Many physicians consider sleep medicine a fascinating field because of the tremendous advances in research made in the past decades. These discoveries have been significant not only for their basic scientific value and clinical applications but also for the light they shed on profound philosophical questions such as the definition and meaning of consciousness. As true as these statements are, it could just as truthfully be said that sleep medicine is fascinating because of what is yet to be learned and the scientific studies yet to be undertaken. The current nosology of sleep disorders, for example, is symptom driven, meaning that dysfunctions are classified by patients' subjectively reported symptoms rather than by anatomical reference or pathophysiology. Because of this subjective component, perceptions of sleep disorders can vary greatly by geographical area, religious and cultural background, and age. Hence, setting guidelines for ethical standards of care in sleep medicine is a complex task.
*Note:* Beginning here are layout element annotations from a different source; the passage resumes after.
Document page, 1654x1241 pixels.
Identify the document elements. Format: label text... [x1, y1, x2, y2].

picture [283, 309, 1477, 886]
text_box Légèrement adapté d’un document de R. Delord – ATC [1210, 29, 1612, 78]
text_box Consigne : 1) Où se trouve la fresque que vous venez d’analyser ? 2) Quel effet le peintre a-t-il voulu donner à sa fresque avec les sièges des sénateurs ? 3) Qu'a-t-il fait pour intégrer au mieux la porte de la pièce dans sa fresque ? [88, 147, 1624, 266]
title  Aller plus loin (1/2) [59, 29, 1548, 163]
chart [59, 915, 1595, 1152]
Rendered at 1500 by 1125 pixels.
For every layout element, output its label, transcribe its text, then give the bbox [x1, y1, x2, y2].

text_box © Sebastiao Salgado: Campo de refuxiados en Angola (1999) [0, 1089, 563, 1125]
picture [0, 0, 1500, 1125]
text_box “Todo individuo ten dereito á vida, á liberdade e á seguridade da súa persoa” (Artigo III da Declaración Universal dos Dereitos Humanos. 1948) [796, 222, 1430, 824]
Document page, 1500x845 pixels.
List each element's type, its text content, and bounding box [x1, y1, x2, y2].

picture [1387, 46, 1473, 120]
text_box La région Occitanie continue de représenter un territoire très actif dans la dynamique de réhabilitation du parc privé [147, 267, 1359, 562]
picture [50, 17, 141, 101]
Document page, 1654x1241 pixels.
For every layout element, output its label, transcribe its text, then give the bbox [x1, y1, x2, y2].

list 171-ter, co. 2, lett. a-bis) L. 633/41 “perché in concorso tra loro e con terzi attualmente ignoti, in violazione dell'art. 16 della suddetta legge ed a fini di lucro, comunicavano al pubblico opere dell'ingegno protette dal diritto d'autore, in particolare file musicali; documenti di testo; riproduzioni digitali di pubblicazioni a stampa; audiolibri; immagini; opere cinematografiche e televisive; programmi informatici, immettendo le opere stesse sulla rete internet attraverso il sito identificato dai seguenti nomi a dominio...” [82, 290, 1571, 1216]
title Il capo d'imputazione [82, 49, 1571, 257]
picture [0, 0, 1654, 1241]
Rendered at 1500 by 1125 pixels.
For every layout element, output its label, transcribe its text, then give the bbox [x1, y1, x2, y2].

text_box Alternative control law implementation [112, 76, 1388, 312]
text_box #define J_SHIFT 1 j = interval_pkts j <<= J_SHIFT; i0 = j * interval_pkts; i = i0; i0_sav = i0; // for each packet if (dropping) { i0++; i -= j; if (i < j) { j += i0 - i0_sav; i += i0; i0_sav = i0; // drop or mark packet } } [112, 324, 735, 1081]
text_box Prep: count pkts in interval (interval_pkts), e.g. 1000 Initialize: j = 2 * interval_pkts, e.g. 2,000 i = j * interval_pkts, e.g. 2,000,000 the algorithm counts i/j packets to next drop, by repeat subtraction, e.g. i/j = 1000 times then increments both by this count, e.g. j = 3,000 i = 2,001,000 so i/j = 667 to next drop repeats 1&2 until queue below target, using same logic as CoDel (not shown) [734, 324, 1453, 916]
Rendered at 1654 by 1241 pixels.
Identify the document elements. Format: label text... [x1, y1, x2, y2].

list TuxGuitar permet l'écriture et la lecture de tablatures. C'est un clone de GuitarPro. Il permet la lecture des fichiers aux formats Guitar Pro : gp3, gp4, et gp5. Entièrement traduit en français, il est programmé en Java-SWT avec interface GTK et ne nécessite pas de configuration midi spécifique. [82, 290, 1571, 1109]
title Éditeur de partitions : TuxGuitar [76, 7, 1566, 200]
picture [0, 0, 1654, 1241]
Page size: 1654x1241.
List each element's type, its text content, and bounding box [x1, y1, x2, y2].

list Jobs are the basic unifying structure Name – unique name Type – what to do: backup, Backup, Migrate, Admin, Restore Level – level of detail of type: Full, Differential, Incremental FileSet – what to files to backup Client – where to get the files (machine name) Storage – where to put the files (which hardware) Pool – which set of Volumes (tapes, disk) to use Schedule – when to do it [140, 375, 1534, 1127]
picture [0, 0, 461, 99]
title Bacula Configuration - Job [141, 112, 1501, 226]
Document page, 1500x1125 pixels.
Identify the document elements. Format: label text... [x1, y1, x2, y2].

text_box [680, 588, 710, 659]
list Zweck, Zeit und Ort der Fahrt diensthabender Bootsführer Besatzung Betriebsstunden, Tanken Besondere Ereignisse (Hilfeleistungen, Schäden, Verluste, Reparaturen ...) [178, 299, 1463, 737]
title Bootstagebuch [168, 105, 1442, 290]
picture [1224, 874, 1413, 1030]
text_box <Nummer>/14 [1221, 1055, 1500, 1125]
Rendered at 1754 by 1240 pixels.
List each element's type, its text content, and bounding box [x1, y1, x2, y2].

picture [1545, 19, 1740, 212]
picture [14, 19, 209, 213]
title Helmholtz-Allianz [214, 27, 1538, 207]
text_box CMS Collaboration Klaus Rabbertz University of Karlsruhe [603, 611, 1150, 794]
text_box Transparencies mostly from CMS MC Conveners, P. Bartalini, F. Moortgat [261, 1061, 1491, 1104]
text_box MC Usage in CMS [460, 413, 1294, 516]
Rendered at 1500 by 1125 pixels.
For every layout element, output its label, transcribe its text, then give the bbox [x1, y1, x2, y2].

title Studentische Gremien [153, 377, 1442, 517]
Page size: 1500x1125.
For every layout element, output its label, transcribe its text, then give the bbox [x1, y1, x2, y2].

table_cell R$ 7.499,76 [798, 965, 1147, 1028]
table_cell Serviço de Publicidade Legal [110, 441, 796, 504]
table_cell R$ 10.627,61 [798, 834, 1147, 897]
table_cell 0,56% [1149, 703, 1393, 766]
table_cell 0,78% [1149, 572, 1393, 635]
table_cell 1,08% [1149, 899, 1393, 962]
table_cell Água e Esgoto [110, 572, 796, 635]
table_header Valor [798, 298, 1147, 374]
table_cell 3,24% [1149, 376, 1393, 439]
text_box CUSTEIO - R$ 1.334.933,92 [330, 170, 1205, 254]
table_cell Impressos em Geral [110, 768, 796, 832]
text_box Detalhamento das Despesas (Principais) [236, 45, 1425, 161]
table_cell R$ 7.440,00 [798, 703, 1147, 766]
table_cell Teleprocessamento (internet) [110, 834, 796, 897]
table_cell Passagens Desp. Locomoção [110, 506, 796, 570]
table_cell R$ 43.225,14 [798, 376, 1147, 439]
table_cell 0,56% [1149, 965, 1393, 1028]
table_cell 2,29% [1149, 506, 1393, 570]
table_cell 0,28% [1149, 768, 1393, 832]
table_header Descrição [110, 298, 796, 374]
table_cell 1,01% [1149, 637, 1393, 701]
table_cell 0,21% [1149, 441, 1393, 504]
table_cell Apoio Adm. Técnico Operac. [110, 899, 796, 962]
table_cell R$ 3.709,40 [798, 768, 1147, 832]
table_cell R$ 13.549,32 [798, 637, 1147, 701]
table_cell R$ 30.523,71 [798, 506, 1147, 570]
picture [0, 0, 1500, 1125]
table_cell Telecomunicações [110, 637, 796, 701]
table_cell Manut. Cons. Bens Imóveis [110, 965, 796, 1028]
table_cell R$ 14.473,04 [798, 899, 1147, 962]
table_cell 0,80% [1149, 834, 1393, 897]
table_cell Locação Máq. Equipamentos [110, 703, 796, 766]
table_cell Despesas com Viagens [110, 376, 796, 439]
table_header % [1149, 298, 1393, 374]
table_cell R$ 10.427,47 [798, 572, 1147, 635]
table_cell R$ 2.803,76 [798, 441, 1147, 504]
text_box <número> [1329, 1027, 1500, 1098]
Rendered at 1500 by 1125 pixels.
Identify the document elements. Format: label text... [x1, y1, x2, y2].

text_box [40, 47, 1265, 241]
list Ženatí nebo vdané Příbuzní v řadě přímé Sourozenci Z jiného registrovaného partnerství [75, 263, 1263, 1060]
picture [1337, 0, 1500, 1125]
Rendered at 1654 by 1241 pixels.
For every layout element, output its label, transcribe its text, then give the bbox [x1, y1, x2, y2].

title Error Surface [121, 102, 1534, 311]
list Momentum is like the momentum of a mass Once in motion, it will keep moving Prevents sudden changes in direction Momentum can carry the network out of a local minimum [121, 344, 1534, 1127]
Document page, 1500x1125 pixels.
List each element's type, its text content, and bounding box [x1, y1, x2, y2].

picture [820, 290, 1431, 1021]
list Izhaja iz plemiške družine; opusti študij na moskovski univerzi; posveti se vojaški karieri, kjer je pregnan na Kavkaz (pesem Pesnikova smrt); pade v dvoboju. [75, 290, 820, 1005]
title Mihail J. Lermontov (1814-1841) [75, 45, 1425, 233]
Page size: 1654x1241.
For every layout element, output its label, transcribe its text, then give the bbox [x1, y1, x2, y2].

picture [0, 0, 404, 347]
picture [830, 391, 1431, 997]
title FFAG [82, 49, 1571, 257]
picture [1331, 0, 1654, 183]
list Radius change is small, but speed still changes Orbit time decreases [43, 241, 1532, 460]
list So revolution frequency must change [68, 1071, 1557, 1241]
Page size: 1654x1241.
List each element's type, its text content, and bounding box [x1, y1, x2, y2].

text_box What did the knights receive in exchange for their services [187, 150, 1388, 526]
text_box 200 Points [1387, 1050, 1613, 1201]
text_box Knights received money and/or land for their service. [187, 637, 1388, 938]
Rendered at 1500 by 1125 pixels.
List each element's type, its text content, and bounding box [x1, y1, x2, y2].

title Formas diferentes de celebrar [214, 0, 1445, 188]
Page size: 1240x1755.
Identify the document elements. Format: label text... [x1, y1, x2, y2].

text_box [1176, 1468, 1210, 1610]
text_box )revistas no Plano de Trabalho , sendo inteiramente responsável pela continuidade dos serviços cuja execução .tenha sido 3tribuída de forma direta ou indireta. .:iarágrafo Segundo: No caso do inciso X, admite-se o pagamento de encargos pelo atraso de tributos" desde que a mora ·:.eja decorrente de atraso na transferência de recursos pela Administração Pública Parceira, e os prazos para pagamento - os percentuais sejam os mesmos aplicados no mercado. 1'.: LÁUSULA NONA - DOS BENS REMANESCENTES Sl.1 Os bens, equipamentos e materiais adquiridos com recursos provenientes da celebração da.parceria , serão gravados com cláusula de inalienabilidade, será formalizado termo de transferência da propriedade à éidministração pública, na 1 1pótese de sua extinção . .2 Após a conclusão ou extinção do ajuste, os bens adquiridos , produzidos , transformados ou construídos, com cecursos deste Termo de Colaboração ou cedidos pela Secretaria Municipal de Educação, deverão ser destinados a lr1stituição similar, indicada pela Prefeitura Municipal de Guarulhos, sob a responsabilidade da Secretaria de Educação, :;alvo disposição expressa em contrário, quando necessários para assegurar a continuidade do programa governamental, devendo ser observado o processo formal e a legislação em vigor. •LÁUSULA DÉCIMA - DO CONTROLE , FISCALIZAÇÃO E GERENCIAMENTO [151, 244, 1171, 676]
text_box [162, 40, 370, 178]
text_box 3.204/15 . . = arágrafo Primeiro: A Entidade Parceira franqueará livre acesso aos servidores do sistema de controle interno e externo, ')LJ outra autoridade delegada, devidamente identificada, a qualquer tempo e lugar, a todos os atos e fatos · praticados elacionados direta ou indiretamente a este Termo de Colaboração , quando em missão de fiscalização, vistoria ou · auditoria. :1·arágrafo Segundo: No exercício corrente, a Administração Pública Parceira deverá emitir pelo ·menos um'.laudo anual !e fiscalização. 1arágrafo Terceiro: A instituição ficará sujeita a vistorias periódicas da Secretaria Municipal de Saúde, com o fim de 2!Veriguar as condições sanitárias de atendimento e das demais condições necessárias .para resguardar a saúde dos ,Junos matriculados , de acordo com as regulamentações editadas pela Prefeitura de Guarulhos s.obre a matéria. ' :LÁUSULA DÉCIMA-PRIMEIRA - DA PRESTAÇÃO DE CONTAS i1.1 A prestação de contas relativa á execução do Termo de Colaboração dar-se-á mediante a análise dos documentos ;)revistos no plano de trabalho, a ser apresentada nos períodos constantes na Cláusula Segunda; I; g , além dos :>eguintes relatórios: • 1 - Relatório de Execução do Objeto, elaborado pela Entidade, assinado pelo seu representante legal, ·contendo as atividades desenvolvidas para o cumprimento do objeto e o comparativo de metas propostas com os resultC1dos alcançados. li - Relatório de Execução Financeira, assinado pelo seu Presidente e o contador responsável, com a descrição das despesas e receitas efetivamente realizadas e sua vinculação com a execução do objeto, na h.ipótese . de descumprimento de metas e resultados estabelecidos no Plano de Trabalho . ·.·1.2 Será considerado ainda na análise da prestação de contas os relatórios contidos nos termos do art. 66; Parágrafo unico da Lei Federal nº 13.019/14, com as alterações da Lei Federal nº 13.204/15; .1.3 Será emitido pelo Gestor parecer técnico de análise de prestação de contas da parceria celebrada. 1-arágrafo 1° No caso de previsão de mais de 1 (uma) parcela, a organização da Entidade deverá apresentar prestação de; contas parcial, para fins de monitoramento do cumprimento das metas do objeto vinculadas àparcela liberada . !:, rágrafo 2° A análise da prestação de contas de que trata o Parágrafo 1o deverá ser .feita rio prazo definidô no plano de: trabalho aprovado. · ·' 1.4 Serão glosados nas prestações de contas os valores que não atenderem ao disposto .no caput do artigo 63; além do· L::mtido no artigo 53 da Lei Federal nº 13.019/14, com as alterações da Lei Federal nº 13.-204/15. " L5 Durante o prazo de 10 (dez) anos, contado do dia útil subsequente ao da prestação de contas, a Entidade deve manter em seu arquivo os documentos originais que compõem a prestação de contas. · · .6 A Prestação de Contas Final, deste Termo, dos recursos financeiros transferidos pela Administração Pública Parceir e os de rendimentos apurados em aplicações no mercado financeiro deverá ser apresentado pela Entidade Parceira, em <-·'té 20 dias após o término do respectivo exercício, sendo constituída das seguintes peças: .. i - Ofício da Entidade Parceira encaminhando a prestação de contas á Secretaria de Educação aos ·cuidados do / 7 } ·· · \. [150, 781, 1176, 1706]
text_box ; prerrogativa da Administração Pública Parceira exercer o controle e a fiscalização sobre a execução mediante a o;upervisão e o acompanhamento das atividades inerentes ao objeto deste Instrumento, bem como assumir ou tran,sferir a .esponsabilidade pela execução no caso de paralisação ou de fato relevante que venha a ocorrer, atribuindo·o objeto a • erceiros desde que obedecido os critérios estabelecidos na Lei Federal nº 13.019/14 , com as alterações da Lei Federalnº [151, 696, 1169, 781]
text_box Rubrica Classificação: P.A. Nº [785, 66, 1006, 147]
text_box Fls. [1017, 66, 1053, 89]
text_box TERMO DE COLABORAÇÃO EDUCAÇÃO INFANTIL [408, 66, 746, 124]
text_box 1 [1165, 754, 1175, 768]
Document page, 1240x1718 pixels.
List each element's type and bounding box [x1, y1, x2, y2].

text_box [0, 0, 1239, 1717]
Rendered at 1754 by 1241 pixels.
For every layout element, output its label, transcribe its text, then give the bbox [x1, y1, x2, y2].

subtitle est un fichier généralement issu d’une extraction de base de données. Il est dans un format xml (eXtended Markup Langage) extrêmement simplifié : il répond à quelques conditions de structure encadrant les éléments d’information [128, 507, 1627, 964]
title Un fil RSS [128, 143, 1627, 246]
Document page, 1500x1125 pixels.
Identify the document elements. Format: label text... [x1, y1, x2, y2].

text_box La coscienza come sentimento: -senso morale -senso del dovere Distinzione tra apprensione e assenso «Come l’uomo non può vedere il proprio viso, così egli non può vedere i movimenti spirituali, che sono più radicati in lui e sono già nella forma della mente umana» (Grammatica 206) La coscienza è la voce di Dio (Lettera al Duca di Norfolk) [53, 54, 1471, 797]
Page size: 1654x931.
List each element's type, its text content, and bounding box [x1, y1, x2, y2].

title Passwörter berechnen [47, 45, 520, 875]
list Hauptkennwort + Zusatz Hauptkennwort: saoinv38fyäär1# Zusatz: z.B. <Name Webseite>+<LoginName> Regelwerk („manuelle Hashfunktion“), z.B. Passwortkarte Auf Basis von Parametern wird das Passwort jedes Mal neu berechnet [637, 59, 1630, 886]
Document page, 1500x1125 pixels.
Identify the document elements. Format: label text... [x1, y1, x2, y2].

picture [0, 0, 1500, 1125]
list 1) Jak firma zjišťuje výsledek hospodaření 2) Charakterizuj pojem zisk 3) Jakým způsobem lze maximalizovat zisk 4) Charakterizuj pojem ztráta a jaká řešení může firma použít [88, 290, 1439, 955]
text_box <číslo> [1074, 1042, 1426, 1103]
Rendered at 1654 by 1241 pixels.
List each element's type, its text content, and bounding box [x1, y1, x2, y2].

Three subcategories of ethics are often distinguished: (1) normative ethics—how should we behave? (2) metaethics—when ethical principles conflict, how do we decide which takes precedence? (3) applied ethics—what conduct is proper for certain groups of people or under certain circumstances? Sleep medicine raises questions in all three areas. Beyond the normative ethics of everyday clinical decision making, physicians also confront conflicting ethical standards for practicing evidence-based sleep medicine, and they ponder how to apply clinical ethics to the new discoveries in neuroscience that affect how we think about consciousness and how sleep medicine is practiced.
This issue of Virtual Mentor opens with four case studies analyzed by veteran clinicians who specialize in sleep medicine. Eric Frenette explores the tension between paternalism and respect for patient autonomy in a physician's response to a patient who wants to use a sleep disorder treatment drug for cognitive enhancement. Clete Kushida discusses a physician's professional obligation to provide testimony in court for a patient who committed a crime while sleepwalking. In a third case, Dennis Auckley examines a difficult patient-physician relationship—something many of us encounter in our daily practice. The difficulty is further complicated when the patient's report of insomnia symptoms cannot be objectively measured, and clinical progress is not easy to assess. Finally, Shannon Sullivan weighs the ethical principles of beneficence, nonmaleficence, and respect for autonomy in the case of a patient with REM behavior disorder that might be a precursor to a neurodegenerative disease. Should the physician inform the patient of the possible future illness?
Delays between scientific advances in sleep medicine and their acceptance by the general medical community and the public and influence on policy occasionally manifest as culture clashes and ethical dilemmas in the clinic and beyond—situations we examine in the remainder of the issue.
A problem that underlies many others is the disparity between what is currently known about sleep disorders and what is taught in medical schools. Although many physicians are interested in sleep disorders, they are not trained in methods of detection and treatment and are unable to integrate sleep medicine into their practices. Christopher Miller suggests how this gap might be closed in his medical education article. The policy forum by Kingman Strohl asserts that society has a duty to protect would-be victims of sleepy drivers. He outlines the responsibilities of the driver, physician, and licensing agencies in recognizing and managing disorders and medications that impair driving. One of the most common of those disorders is obstructive sleep apnea, the cause and diagnosis of which Nitun Verma describes in the clinical pearl.
Rob Meadows sheds light on the "rights and duties" of the sleeper in his medicine-and-society essay and introduces the idea of the medicalization of sleep disorders. In the journal discussion, Christian Krautkramer traces the first expression of that trend—looking at how the media have contributed to establishing lack of sleep as a medical disorder. The medicalization of sleep disorders has two distinct forms—labeling deviation from normal sleep as a disease and enhancing what is considered "normal" wakefulness through medical interventions. William Cheshire Jr.'s op-ed piece—"The Pharmacologically Enhanced Physician"—takes the second expression of medicalization to one of its obvious conclusions.
In another perspective on how society views sleep, Steven Kroll-Smith reminds us that, while napping is becoming an acceptable workplace activity, there was a time when sleep was regarded as a necessary evil, and those who needed less of it were more highly valued as employees.
Michael Bornemann, the world's first sleep forensics expert, explains the proper role of ethical directives in guiding criminal case expert medical testimony, which he views primarily as an educational—not an adversarial—role.
Our cultural ideas about sleep and its relationship to our physiological needs, health, and safety are changing rapidly. Those who practice in the field of sleep medicine must establish standards of patient care on the basis of sparse evidence and determine how best to address sleep disorders at the public health and policy levels. I hope this issue of Virtual Mentorawakens some of you to the new and exciting field of sleep medicine, a field that is more than just "interesting," and an important aspect of our overall health that is often overlooked.